#### [BRIEF]
For each entry that follows, write out an identical copy.

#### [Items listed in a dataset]
*** Block opens ***

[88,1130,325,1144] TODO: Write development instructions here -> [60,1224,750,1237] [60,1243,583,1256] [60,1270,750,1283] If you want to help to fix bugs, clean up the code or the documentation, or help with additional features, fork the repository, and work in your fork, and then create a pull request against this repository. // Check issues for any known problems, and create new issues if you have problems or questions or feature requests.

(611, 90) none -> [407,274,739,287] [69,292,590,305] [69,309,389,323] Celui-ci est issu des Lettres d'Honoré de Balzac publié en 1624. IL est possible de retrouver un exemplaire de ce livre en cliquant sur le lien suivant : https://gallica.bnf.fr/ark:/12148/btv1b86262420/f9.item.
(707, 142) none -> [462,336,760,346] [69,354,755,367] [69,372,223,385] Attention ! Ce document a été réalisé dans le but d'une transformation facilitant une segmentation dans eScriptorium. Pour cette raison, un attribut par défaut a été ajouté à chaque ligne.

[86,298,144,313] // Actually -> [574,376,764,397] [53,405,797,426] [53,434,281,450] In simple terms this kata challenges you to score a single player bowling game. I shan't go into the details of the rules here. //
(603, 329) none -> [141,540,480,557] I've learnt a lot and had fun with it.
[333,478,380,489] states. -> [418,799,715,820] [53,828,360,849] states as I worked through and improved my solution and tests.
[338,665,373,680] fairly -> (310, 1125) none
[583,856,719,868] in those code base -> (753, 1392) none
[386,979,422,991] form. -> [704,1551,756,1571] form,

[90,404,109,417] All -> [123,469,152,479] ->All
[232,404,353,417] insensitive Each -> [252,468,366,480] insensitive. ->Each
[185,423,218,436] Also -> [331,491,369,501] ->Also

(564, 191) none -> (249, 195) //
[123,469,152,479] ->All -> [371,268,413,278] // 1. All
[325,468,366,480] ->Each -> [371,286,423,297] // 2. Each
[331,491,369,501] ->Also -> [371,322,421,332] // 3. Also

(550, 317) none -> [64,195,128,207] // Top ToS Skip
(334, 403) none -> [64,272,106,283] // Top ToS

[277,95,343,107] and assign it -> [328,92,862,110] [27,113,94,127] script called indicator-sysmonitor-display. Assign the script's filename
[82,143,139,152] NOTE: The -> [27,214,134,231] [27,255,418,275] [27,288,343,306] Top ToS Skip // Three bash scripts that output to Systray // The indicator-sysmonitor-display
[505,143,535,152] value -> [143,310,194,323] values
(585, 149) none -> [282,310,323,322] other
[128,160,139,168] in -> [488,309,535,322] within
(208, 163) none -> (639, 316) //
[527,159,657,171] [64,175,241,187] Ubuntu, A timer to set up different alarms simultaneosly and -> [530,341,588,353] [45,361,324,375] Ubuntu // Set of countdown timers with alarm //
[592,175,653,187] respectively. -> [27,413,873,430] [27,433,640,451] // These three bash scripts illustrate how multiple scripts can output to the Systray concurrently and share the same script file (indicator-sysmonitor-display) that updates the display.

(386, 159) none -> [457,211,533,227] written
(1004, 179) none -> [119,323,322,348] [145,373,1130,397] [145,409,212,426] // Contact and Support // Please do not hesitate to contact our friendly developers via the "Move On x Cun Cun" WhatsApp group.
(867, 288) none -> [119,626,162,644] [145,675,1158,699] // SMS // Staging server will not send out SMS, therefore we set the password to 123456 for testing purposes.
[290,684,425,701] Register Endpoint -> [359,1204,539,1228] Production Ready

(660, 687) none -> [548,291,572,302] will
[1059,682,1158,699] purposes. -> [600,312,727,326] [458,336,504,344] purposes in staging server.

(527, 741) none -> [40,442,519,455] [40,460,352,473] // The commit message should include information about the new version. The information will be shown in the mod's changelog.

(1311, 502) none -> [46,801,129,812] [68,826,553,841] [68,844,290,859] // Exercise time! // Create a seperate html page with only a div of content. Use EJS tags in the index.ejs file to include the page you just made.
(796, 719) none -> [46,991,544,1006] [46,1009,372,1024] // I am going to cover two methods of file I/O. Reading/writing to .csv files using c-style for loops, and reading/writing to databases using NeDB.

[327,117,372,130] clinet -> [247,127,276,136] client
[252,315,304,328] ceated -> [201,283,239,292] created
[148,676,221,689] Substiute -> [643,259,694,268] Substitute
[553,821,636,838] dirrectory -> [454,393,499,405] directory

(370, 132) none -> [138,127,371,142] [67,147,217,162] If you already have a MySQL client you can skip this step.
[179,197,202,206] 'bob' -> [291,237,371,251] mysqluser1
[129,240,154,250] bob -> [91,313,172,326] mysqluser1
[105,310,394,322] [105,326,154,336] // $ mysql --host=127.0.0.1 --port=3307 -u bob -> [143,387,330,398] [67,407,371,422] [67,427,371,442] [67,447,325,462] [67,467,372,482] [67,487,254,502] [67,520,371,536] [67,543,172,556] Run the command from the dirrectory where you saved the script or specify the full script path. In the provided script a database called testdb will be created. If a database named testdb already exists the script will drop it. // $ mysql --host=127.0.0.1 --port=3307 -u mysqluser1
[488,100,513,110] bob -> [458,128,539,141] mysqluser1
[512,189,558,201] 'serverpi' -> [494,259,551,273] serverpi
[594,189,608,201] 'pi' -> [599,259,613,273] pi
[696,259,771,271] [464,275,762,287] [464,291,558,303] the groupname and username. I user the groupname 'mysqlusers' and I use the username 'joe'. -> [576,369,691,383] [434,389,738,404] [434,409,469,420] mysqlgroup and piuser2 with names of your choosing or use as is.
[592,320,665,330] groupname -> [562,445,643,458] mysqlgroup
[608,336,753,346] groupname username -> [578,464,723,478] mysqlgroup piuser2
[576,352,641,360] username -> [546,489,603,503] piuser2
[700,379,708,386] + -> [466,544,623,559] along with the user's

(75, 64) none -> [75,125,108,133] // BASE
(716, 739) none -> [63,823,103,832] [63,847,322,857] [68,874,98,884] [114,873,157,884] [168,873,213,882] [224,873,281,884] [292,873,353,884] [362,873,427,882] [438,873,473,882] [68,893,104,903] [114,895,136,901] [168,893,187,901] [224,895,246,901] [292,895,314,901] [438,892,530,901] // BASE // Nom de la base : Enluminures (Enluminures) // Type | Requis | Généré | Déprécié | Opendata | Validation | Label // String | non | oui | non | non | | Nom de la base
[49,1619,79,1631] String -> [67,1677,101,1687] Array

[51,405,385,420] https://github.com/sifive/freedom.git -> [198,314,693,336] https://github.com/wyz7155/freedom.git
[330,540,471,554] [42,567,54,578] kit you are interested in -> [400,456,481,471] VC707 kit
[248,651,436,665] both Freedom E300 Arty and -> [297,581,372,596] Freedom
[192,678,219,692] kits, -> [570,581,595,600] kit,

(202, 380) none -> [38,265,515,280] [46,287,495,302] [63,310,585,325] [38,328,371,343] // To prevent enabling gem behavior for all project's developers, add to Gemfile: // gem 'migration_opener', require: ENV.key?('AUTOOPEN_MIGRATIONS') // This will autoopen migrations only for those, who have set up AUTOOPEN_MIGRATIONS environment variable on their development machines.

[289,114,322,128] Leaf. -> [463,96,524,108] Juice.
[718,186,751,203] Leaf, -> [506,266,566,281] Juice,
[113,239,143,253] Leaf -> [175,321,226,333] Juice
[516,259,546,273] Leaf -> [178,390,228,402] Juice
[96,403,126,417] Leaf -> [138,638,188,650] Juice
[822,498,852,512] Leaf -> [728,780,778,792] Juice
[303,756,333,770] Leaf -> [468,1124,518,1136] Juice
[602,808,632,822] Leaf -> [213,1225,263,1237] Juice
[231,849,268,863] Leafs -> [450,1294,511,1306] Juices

*** Block closes ***

#### [ANSWER]
[88,1130,325,1144] TODO: Write development instructions here -> [60,1224,750,1237] [60,1243,583,1256] [60,1270,750,1283] If you want to help to fix bugs, clean up the code or the documentation, or help with additional features, fork the repository, and work in your fork, and then create a pull request against this repository. // Check issues for any known problems, and create new issues if you have problems or questions or feature requests.

(611, 90) none -> [407,274,739,287] [69,292,590,305] [69,309,389,323] Celui-ci est issu des Lettres d'Honoré de Balzac publié en 1624. IL est possible de retrouver un exemplaire de ce livre en cliquant sur le lien suivant : https://gallica.bnf.fr/ark:/12148/btv1b86262420/f9.item.
(707, 142) none -> [462,336,760,346] [69,354,755,367] [69,372,223,385] Attention ! Ce document a été réalisé dans le but d'une transformation facilitant une segmentation dans eScriptorium. Pour cette raison, un attribut par défaut a été ajouté à chaque ligne.

[86,298,144,313] // Actually -> [574,376,764,397] [53,405,797,426] [53,434,281,450] In simple terms this kata challenges you to score a single player bowling game. I shan't go into the details of the rules here. //
(603, 329) none -> [141,540,480,557] I've learnt a lot and had fun with it.
[333,478,380,489] states. -> [418,799,715,820] [53,828,360,849] states as I worked through and improved my solution and tests.
[338,665,373,680] fairly -> (310, 1125) none
[583,856,719,868] in those code base -> (753, 1392) none
[386,979,422,991] form. -> [704,1551,756,1571] form,

[90,404,109,417] All -> [123,469,152,479] ->All
[232,404,353,417] insensitive Each -> [252,468,366,480] insensitive. ->Each
[185,423,218,436] Also -> [331,491,369,501] ->Also

(564, 191) none -> (249, 195) //
[123,469,152,479] ->All -> [371,268,413,278] // 1. All
[325,468,366,480] ->Each -> [371,286,423,297] // 2. Each
[331,491,369,501] ->Also -> [371,322,421,332] // 3. Also

(550, 317) none -> [64,195,128,207] // Top ToS Skip
(334, 403) none -> [64,272,106,283] // Top ToS

[277,95,343,107] and assign it -> [328,92,862,110] [27,113,94,127] script called indicator-sysmonitor-display. Assign the script's filename
[82,143,139,152] NOTE: The -> [27,214,134,231] [27,255,418,275] [27,288,343,306] Top ToS Skip // Three bash scripts that output to Systray // The indicator-sysmonitor-display
[505,143,535,152] value -> [143,310,194,323] values
(585, 149) none -> [282,310,323,322] other
[128,160,139,168] in -> [488,309,535,322] within
(208, 163) none -> (639, 316) //
[527,159,657,171] [64,175,241,187] Ubuntu, A timer to set up different alarms simultaneosly and -> [530,341,588,353] [45,361,324,375] Ubuntu // Set of countdown timers with alarm //
[592,175,653,187] respectively. -> [27,413,873,430] [27,433,640,451] // These three bash scripts illustrate how multiple scripts can output to the Systray concurrently and share the same script file (indicator-sysmonitor-display) that updates the display.

(386, 159) none -> [457,211,533,227] written
(1004, 179) none -> [119,323,322,348] [145,373,1130,397] [145,409,212,426] // Contact and Support // Please do not hesitate to contact our friendly developers via the "Move On x Cun Cun" WhatsApp group.
(867, 288) none -> [119,626,162,644] [145,675,1158,699] // SMS // Staging server will not send out SMS, therefore we set the password to 123456 for testing purposes.
[290,684,425,701] Register Endpoint -> [359,1204,539,1228] Production Ready

(660, 687) none -> [548,291,572,302] will
[1059,682,1158,699] purposes. -> [600,312,727,326] [458,336,504,344] purposes in staging server.

(527, 741) none -> [40,442,519,455] [40,460,352,473] // The commit message should include information about the new version. The information will be shown in the mod's changelog.

(1311, 502) none -> [46,801,129,812] [68,826,553,841] [68,844,290,859] // Exercise time! // Create a seperate html page with only a div of content. Use EJS tags in the index.ejs file to include the page you just made.
(796, 719) none -> [46,991,544,1006] [46,1009,372,1024] // I am going to cover two methods of file I/O. Reading/writing to .csv files using c-style for loops, and reading/writing to databases using NeDB.

[327,117,372,130] clinet -> [247,127,276,136] client
[252,315,304,328] ceated -> [201,283,239,292] created
[148,676,221,689] Substiute -> [643,259,694,268] Substitute
[553,821,636,838] dirrectory -> [454,393,499,405] directory

(370, 132) none -> [138,127,371,142] [67,147,217,162] If you already have a MySQL client you can skip this step.
[179,197,202,206] 'bob' -> [291,237,371,251] mysqluser1
[129,240,154,250] bob -> [91,313,172,326] mysqluser1
[105,310,394,322] [105,326,154,336] // $ mysql --host=127.0.0.1 --port=3307 -u bob -> [143,387,330,398] [67,407,371,422] [67,427,371,442] [67,447,325,462] [67,467,372,482] [67,487,254,502] [67,520,371,536] [67,543,172,556] Run the command from the dirrectory where you saved the script or specify the full script path. In the provided script a database called testdb will be created. If a database named testdb already exists the script will drop it. // $ mysql --host=127.0.0.1 --port=3307 -u mysqluser1
[488,100,513,110] bob -> [458,128,539,141] mysqluser1
[512,189,558,201] 'serverpi' -> [494,259,551,273] serverpi
[594,189,608,201] 'pi' -> [599,259,613,273] pi
[696,259,771,271] [464,275,762,287] [464,291,558,303] the groupname and username. I user the groupname 'mysqlusers' and I use the username 'joe'. -> [576,369,691,383] [434,389,738,404] [434,409,469,420] mysqlgroup and piuser2 with names of your choosing or use as is.
[592,320,665,330] groupname -> [562,445,643,458] mysqlgroup
[608,336,753,346] groupname username -> [578,464,723,478] mysqlgroup piuser2
[576,352,641,360] username -> [546,489,603,503] piuser2
[700,379,708,386] + -> [466,544,623,559] along with the user's

(75, 64) none -> [75,125,108,133] // BASE
(716, 739) none -> [63,823,103,832] [63,847,322,857] [68,874,98,884] [114,873,157,884] [168,873,213,882] [224,873,281,884] [292,873,353,884] [362,873,427,882] [438,873,473,882] [68,893,104,903] [114,895,136,901] [168,893,187,901] [224,895,246,901] [292,895,314,901] [438,892,530,901] // BASE // Nom de la base : Enluminures (Enluminures) // Type | Requis | Généré | Déprécié | Opendata | Validation | Label // String | non | oui | non | non | | Nom de la base
[49,1619,79,1631] String -> [67,1677,101,1687] Array

[51,405,385,420] https://github.com/sifive/freedom.git -> [198,314,693,336] https://github.com/wyz7155/freedom.git
[330,540,471,554] [42,567,54,578] kit you are interested in -> [400,456,481,471] VC707 kit
[248,651,436,665] both Freedom E300 Arty and -> [297,581,372,596] Freedom
[192,678,219,692] kits, -> [570,581,595,600] kit,

(202, 380) none -> [38,265,515,280] [46,287,495,302] [63,310,585,325] [38,328,371,343] // To prevent enabling gem behavior for all project's developers, add to Gemfile: // gem 'migration_opener', require: ENV.key?('AUTOOPEN_MIGRATIONS') // This will autoopen migrations only for those, who have set up AUTOOPEN_MIGRATIONS environment variable on their development machines.

[289,114,322,128] Leaf. -> [463,96,524,108] Juice.
[718,186,751,203] Leaf, -> [506,266,566,281] Juice,
[113,239,143,253] Leaf -> [175,321,226,333] Juice
[516,259,546,273] Leaf -> [178,390,228,402] Juice
[96,403,126,417] Leaf -> [138,638,188,650] Juice
[822,498,852,512] Leaf -> [728,780,778,792] Juice
[303,756,333,770] Leaf -> [468,1124,518,1136] Juice
[602,808,632,822] Leaf -> [213,1225,263,1237] Juice
[231,849,268,863] Leafs -> [450,1294,511,1306] Juices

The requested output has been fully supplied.